Training Considerations for Law Enforcement

by Tyler Perkins | December 21, 2021

lifter at the bottom of a squat

Due to the paramilitary nature of law enforcement, it is no surprise that the same training pitfalls the military continues to perpetuate (Read military related articles here) have crept into these organizations as well. Starting at the bottom, from every criminal justice academy to local law enforcement and all the way up to specialized and “elite” agencies, the training emphasis is that of running, pushups, and situps. If an academy recruit is extremely lucky, they might find themselves doing some form of a HIIT workout or throwing around some kettlebells and many actively employed Law Enforcement Officers (LEO), find themselves continuing to do similar activities or looking for a WOD to perform.

I have had the bizarre misfortune of having an entirely out of touch “personal trainer” hired by the criminal justice academy I attended, have us do planks on our bare elbows in a gravel pit because, as she put it, “You never know when you’ll be fighting someone in gravel!” I couldn’t help but wonder if at our next session, she would be hardening us up for a plank fight on used hypodermic needles or, if she was going to throw in a condom or some broken bottles for realism. This same expert also insisted that every time you eat a cheeseburger, you experience mild cardiac arrest. While I admit that my experience may have been particularly ridiculous, I know I can’t be the only one to have been subjected to this extremely misguided training regimen, or something similarly useless.

The reality is that the days of the COPS television show where a LEO chases a person down a road, over a fence, through a sewer drain and finally, assumes a plank position on a bed of gravel are largely over. These days (at least in my experience) a lone LEO running after someone through a dark alley is mostly discouraged for both safety and practical reasons.

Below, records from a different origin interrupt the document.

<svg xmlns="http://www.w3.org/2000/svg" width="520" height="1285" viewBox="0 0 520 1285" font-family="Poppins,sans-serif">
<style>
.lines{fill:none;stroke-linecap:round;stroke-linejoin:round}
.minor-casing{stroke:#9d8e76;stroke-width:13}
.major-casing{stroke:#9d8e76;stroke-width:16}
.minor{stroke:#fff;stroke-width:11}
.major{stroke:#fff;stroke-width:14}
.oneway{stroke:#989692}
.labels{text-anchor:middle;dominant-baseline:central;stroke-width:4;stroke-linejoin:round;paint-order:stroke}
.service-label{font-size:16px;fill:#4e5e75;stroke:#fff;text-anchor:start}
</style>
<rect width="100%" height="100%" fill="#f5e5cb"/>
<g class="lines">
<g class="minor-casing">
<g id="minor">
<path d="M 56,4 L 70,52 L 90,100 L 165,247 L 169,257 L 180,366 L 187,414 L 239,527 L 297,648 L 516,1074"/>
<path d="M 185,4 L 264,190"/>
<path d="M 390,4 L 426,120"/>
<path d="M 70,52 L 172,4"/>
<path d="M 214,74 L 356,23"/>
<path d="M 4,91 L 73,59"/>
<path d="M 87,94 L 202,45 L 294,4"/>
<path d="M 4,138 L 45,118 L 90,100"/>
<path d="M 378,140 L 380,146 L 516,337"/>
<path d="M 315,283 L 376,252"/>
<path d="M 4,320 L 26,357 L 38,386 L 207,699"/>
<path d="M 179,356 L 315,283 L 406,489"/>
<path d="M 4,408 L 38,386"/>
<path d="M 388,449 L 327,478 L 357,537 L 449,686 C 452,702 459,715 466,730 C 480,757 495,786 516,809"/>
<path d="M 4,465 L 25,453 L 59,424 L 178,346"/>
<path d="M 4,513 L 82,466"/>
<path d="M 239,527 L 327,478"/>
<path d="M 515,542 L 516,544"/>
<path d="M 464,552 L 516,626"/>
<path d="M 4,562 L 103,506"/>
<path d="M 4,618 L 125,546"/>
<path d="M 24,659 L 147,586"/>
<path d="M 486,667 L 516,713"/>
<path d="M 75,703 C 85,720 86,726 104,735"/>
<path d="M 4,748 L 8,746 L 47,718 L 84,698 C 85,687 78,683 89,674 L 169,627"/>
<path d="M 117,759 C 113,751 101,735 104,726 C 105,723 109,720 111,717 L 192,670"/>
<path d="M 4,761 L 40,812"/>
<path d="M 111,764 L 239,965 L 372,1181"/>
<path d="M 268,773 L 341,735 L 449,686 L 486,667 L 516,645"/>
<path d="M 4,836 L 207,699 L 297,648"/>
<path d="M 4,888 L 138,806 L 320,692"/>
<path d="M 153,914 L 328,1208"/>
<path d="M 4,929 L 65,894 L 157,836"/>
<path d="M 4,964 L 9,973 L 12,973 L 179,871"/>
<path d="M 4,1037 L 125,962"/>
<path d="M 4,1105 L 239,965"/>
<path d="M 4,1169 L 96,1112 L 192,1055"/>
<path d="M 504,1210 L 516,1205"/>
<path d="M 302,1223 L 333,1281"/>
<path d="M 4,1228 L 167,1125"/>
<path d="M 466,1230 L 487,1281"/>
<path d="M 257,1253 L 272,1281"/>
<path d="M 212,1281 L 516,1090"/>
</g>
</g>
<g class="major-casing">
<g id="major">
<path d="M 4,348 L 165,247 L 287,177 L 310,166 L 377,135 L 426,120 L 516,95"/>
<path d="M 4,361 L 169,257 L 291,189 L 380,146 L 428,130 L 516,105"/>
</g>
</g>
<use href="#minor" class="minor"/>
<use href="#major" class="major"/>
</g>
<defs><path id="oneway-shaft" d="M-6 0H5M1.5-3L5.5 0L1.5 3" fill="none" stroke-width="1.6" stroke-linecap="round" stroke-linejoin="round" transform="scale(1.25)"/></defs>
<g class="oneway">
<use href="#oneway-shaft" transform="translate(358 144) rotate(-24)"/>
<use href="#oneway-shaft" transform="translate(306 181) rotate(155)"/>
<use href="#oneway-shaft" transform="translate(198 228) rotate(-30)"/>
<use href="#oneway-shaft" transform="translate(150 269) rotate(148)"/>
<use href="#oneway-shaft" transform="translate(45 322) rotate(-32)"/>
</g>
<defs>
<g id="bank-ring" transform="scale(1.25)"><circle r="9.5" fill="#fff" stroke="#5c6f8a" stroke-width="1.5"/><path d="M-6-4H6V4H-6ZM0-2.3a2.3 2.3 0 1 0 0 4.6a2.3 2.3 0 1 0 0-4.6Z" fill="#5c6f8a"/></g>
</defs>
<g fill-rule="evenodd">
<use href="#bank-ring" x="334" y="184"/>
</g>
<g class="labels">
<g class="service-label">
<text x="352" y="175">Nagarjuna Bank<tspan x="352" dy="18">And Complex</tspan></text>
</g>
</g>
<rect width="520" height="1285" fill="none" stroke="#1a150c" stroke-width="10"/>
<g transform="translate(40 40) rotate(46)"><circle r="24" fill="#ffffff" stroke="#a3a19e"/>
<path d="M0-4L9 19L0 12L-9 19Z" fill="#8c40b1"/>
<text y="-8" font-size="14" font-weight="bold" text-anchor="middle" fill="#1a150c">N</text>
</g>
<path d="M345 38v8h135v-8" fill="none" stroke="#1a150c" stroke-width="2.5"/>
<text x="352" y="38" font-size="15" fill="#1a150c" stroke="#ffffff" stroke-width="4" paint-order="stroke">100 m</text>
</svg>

So, if the days of running after perps are over, how should the modern-day LEO train? Well, if you want apprehending and detaining an individual to be less of a struggle, dragging or carrying an injured or incapacitated person to be faster and less of a problem, breaking down a door to be quick and efficient, if you would like to be a stable human wall during riot control and if you want the most efficacious way of simply combating hours of sitting; then you need to be strong – and you get that way by strength training.

On the rare occasion a LEO finds themselves running after somebody, or over to something, this event will almost assuredly be a shorter sprinting event, not a lengthy endurance evolution. Luckily, the LEO participating in a strength training program will find that increasing a minimal or nonexistent squat and deadlift will not only increase strength, but it also makes you faster as well. Win/win.

Aside from being physically more capable of completing a LEO's daily occupational duties, the presence of a big, huge, uniformed gorilla commands a certain amount of respect when he enters a room. It's specifically useful in circumstances such as walking into a stranger’s house full of intoxicated adults engaged in some violent altercation and demanding that – like children – they go to their rooms, which is at least 50% of police work. It is my personal observation that the bigger and stronger the LEO is, the less physical combat they will engage in. When my walrus-mustachioed Sergeant (who had a 500lb bench press) grabbed a person by the arm, there was generally no argument and the person happily complied. Conversely, my experience was that smaller or physically unimpressive men and women seem to get into scraps far more regularly. And because going home unscathed should be the name of the game, if getting big and strong utilizing a strength training program helps to facilitate this outcome, the choice makes itself.

An additional factor to consider is time and compliance. A common LEO work schedule usually involves some variation of 12-hour shifts, a few days on, a couple days off, etc. And because of the speed in which a day off seems to vanish – especially somebody working night shifts – and the lengthy, tiring workdays, a LEO looking to train in some form or fashion would seriously benefit from participating in the most effective, least time-consuming activity possible. An average Starting Strength training session lasts around 1.5 hours and is done 3 times per week which is a relatively low time commitment for such dramatic results. A proper strength program also will not leave the trainee constantly sore to the bone, or feeling beat-up and broken. All of these factors simply cannot be replicated with any other program, and all are huge considerations when it comes to finding a training method that a LEO can and will stick to and that best fits into a hectic schedule.

Apart from strength training making a law enforcement officer more effective and useful on a day-to-day basis, it can help address the issue of debilitating back pain that runs rampant among LEOs. The hefty and outdated duty belts worn around the hips hold at a minimum a pistol, extra magazines, handcuffs, tasers, pepper spray, a baton, phones, knives, a radio, and can weigh nearly 30 pounds. They flop around and shove into your hips and back, and coupled with hours upon hours of sitting in a patrol vehicle, your lumbar spine is crying uncle in very short order. It screws up many otherwise healthy and fairly young retirees with plenty of active life ahead of them out of enjoying the rest of their years.

Building a ruggedly strong back and hips via squats and deadlifts is a remarkably effective way to fix and preserve your precious back over your time in that occupation, and can set you up for successfully not being crippled when you decide it is time to move along.

Finally, I will close with a often quoted but, exceptionally prudent Starting Strength-ism: “Strong people are harder to kill...”

And in a violent, high-risk profession that might be just what you are looking for.